Here, we also analysed the potential effect of the rs854560 polymorphism on the risk of CAD taking into account traditional risk factors. Our results indicate the presence of a strong synergistic effect between the TT genotype and cigarette smoking. Cigarette smoke contains a number of oxidizing compounds and is an important source of free radicals [38] which contribute to both the development of atherosclerosis and an increase in the incidence of cardiovascular events among smokers [39]. However, it must be noted that a limitation of the present study is the relatively small sample size and no reported dose of cigarettes. The results presented here should be confirmed in a larger group of patients, as well as in additional ethnic groups, and should include an additional information about nicotine exposure dose. Daily smoking dose may not only impact on cardiovascular disease but may also be related to the addictive behaviour [40]. It is possible that paraoxonase locus may be a determinant of smoking habit through metabolism of xenobiotics present in smoke [41].

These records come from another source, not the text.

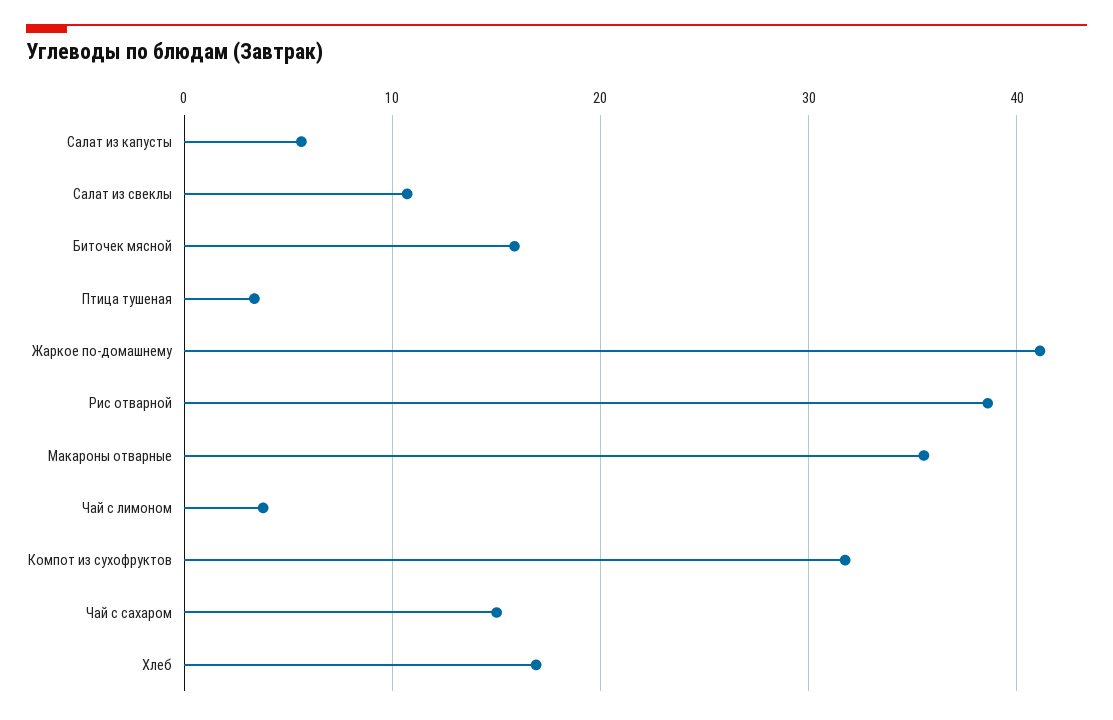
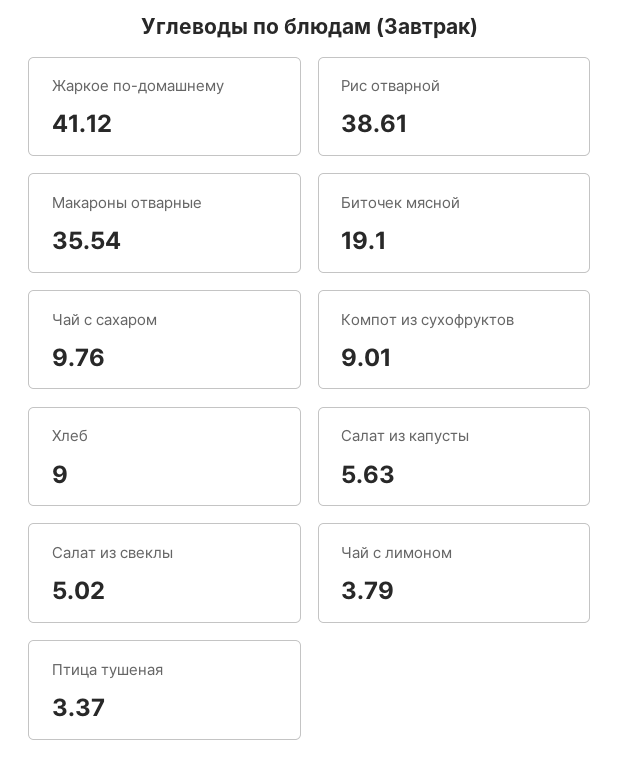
  {
    "Салат из капусты": 5.63,
-   "Салат из свеклы": 11,
+   "Салат из свеклы": 5.02,
-   "Биточек мясной": 16,
+   "Биточек мясной": 19.1,
    "Птица тушеная": 3.37,
    "Жаркое по-домашнему": 41.12,
    "Рис отварной": 38.61,
    "Макароны отварные": 35.54,
    "Чай с лимоном": 3.79,
-   "Компот из сухофруктов": 32,
+   "Компот из сухофруктов": 9.01,
-   "Чай с сахаром": 15,
+   "Чай с сахаром": 9.76,
-   "Хлеб": 17
+   "Хлеб": 9
  }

Cigarette smoking is a potent inhibitor of PON1 enzymatic activity, making the effectiveness of PON1 in smokers particularly important [42, 43]. It was shown that cigarette smoke extract decreases PON1 activity by modifying the free thiol groups of the enzyme. It can be explained by the effects of several of the hundreds of chemical components of tobacco smoke including various reactive aldehydes as well as aromatic hydrocarbons [43]. Moreover, it is important that smoking may increase neutrophil myeloperoxidase activity [44], which has been shown to interact with HDL and to modulate paraoxonase 1 function [45]. The number of neutrophils was found to be higher in current or ex-smokers than in nonsmokers [46]. James et al. [47] found that the concentration and activity of PON1 in plasma were significantly lower in current smokers than in never smokers. In specific groups of US veterans [48], patients diagnosed with CAD [47] and inhabitants of the Spanish province of Gerona [42], a similar downward trend was observed. Furthermore, Mouhamed et al. [49] showed that, in smokers, the TT and AA genotypes presented the lowest and highest levels of PON1 activity, respectively. However, we did not observe differences in genotype distribution and allele frequencies between smokers and nonsmokers. These results are not consistent with previously described [49]. As in the case of association studies, these differences may also be due to differences in demographics, ethnic origin, matching criteria, and coexistence of other addictions. It is also possible that the observed differences result from chronic exposure to pollutants in Silesian Voivodeship, an industrial area where the study groups of the present work were recruited.

5. Conclusions

In conclusion, our results suggest that the rs854560 TT genotype may be a potent risk factor for CAD in the Polish population. Furthermore, TT homozygotes are particularly susceptible to the effects of smoking addiction, which decreases the activity of this protective and antiatherogenic enzyme. Functional studies support the idea that the TT genotype promotes the development of atherosclerosis and influences the manifestation of CAD, despite the conflicting results of case-control studies.

Conflicts of Interest

The authors declare no conflict of interest.

Acknowledgments

This research was supported by grants from the Medical University of Silesia KNW-2-002/D/7/N and KNW-1-009/K/7/0.